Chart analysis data
* * * * * * *
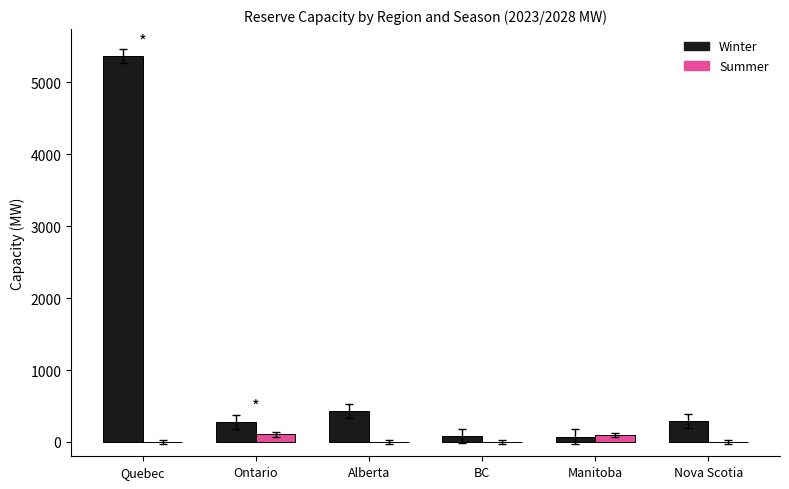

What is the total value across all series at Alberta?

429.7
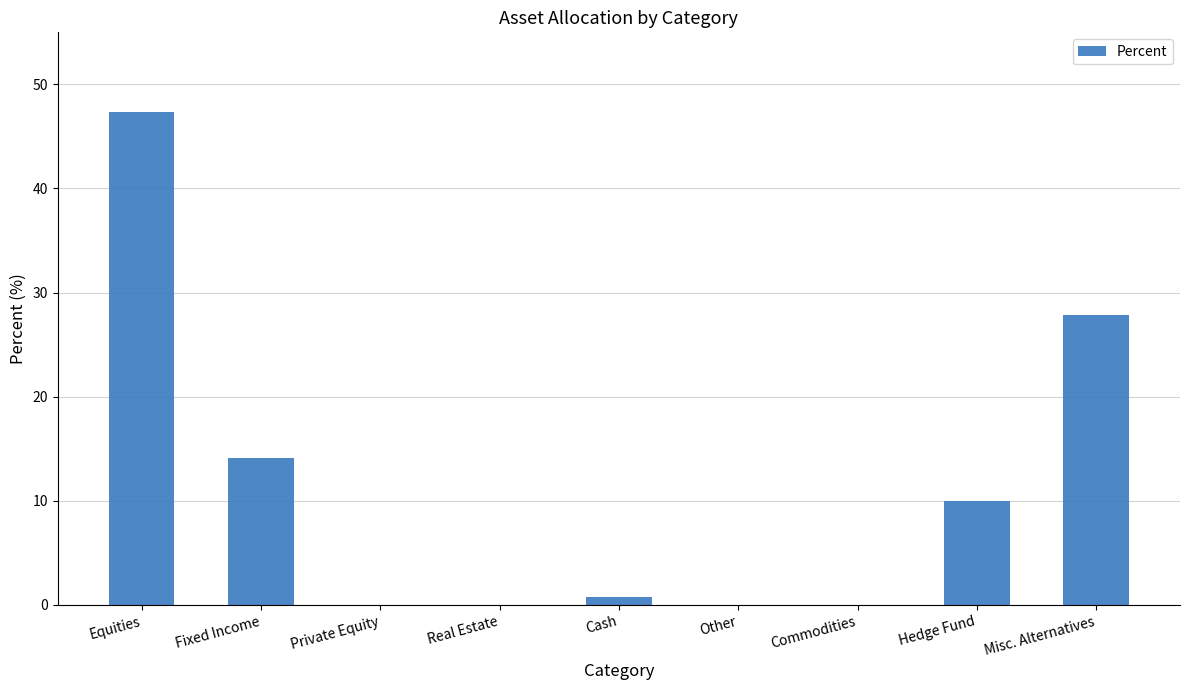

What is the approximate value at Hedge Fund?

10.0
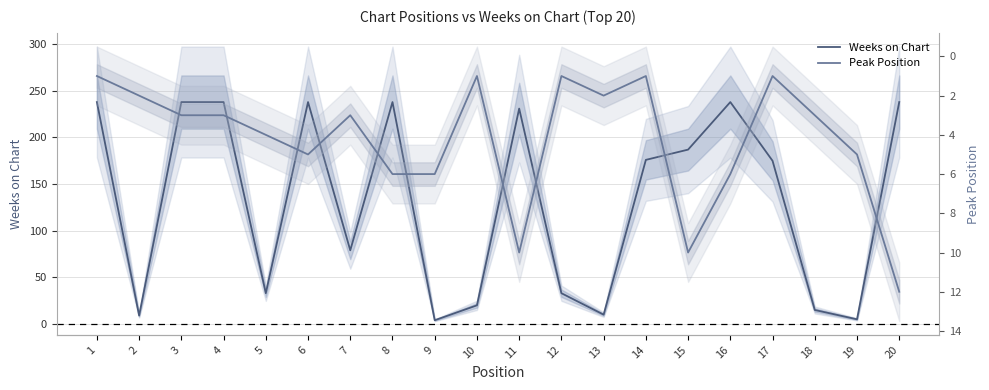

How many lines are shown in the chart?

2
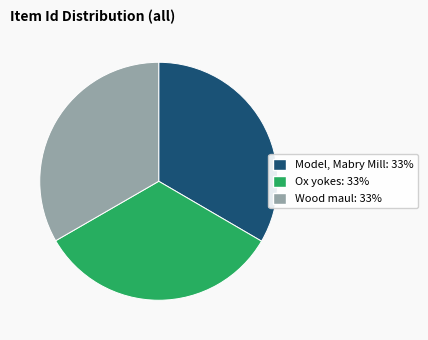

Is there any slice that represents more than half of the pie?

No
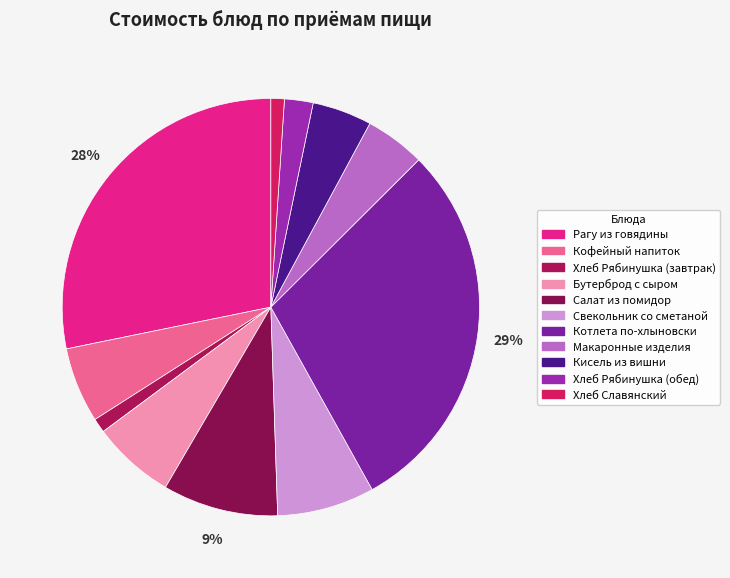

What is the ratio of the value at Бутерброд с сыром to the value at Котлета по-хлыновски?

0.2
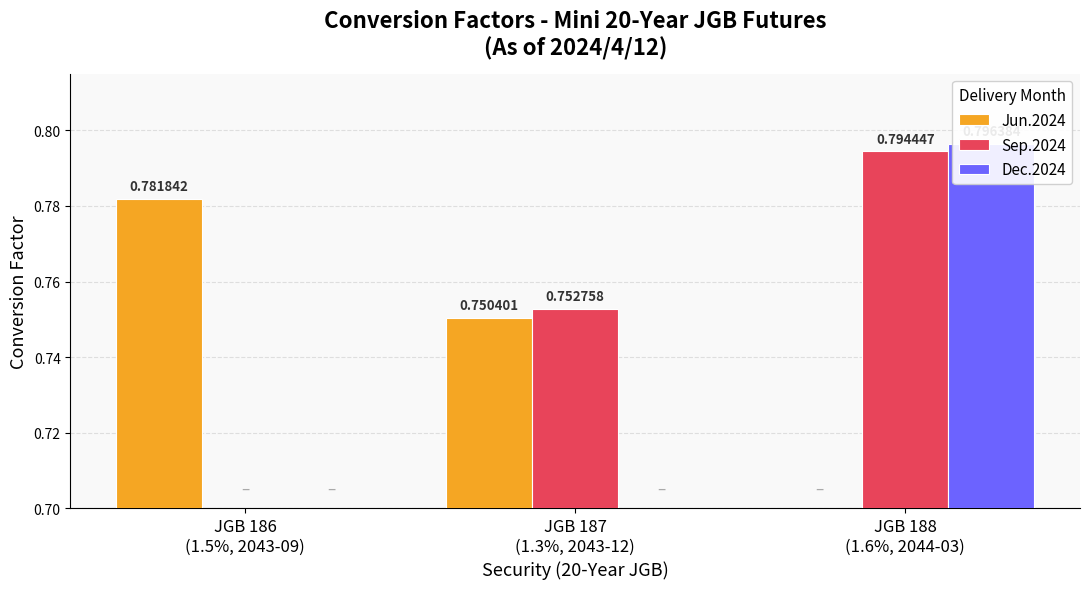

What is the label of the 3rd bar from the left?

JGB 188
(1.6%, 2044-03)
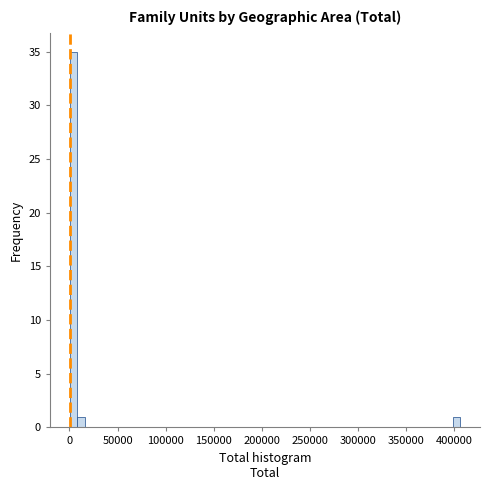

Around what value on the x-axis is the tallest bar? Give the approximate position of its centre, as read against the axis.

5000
* * * * * * *
> [What is being asked] Format all of the records above as a Markdown table, one row per line, with the columns "Row" and "Record line". Omit the blank lines and the picture lines.

> [Reply to the task]
| Row | Record line |
|---|---|
| 1 | What is the total value across all series at Alberta? |
| 2 | 429.7 |
| 3 | What is the approximate value at Hedge Fund? |
| 4 | 10.0 |
| 5 | How many lines are shown in the chart? |
| 6 | 2 |
| 7 | Is there any slice that represents more than half of the pie? |
| 8 | No |
| 9 | What is the ratio of the value at Бутерброд с сыром to the value at Котлета по-хлыновски? |
| 10 | 0.2 |
| 11 | What is the label of the 3rd bar from the left? |
| 12 | JGB 188 |
| 13 | (1.6%, 2044-03) |
| 14 | Around what value on the x-axis is the tallest bar? Give the approximate position of its centre, as read against the axis. |
| 15 | 5000 |